9. Find Your Purpose

•There are health benefits of having life goals, values and higher meaning that engage the mind and promote the greater good

•Purpose is found through commitment to meaningful goals, work, religion, etc.



“Man is not driven by a drive for pleasure, as Freud said, nor a will to power as Adler said, but rather a will to meaning.” This is the basic motivational factor in being human. Frankl said, “We struggle for a life with meaning or we are frustrated in this drive for meaning and not finding a place for meaning we then flounder in their search for meaning and live a life of unhappiness and mental illness.”




10. Set Inspiring Goals

What do you want in life?

•Consider intrinsic and extrinsic goals.

•Short term and long term.

•Use goals to confront instead of avoid shortcomings

Why does it work?

•It gives life purpose and structure

•Increases sense of self, identity and self esteem

•It can be a coping mechanism to get through difficult times

“If you want to be happy, set a goal that commands your thoughts, liberates your energy, and inspires your hopes.”

-Andrew Carnegie


To Conclude:


Top 5 Deathbed Regrets - as reported in a study by Hospice


1. I wish I had the courage to live a life true to myself, not the life that others expected me to live.

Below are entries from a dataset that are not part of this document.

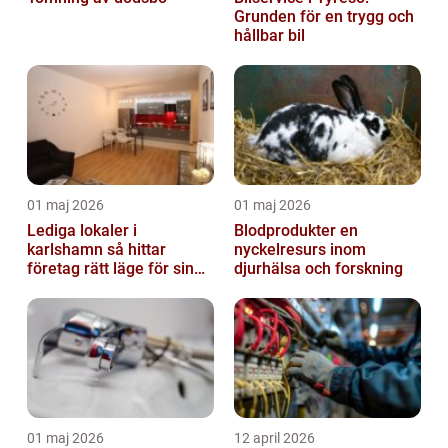
Grunden för en trygg och
hållbar bil
01 maj 2026
01 maj 2026
Lediga lokaler i
Blodprodukter en
karlshamn så hittar
nyckelresurs inom
företag rätt läge för sin
djurhälsa och forskning
verksamhet
01 maj 2026
12 april 2026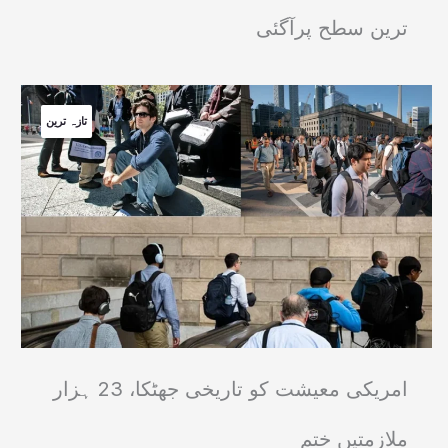
ترین سطح پرآگئی
تازہ ترین
امریکی معیشت کو تاریخی جھٹکا، 23 ہزار
ملازمتیں ختم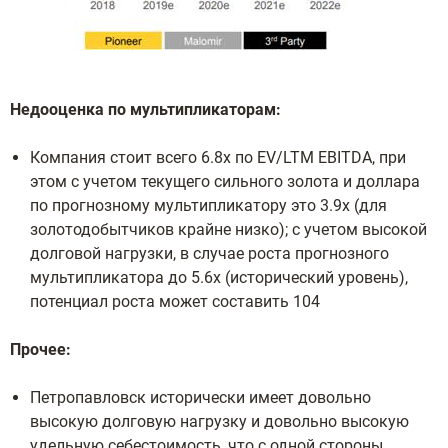
Недооценка по мультипликаторам:
Компания стоит всего 6.8x по EV/LTM EBITDA, при
этом с учетом текущего сильного золота и доллара
по прогнозному мультипликатору это 3.9x (для
золотодобытчиков крайне низко); с учетом высокой
долговой нагрузки, в случае роста прогнозного
мультипликатора до 5.6x (исторический уровень),
потенциал роста может составить 104
Прочее:
Петропавловск исторически имеет довольно
высокую долговую нагрузку и довольно высокую
удельную себестоимость, что с одной стороны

2. I wish I wouldn’t have worked so hard.

3. I wish I had the courage to express my true feelings.

4. I wish I had stayed in touch with my friends.

5. I wish I would have let myself be happier.

Don’t have any regrets about how you live your life, live the life you want to, the life that will make you most happy because you can feel good about the person you are becoming. Keep your focus on the things that are most important in life, let go of the worries and the things you cannot change. If your life narrative is a negative one change it, see yourself as a survivor as a victor over difficult things. Every individual has unlimited potential, if they can only tap into it.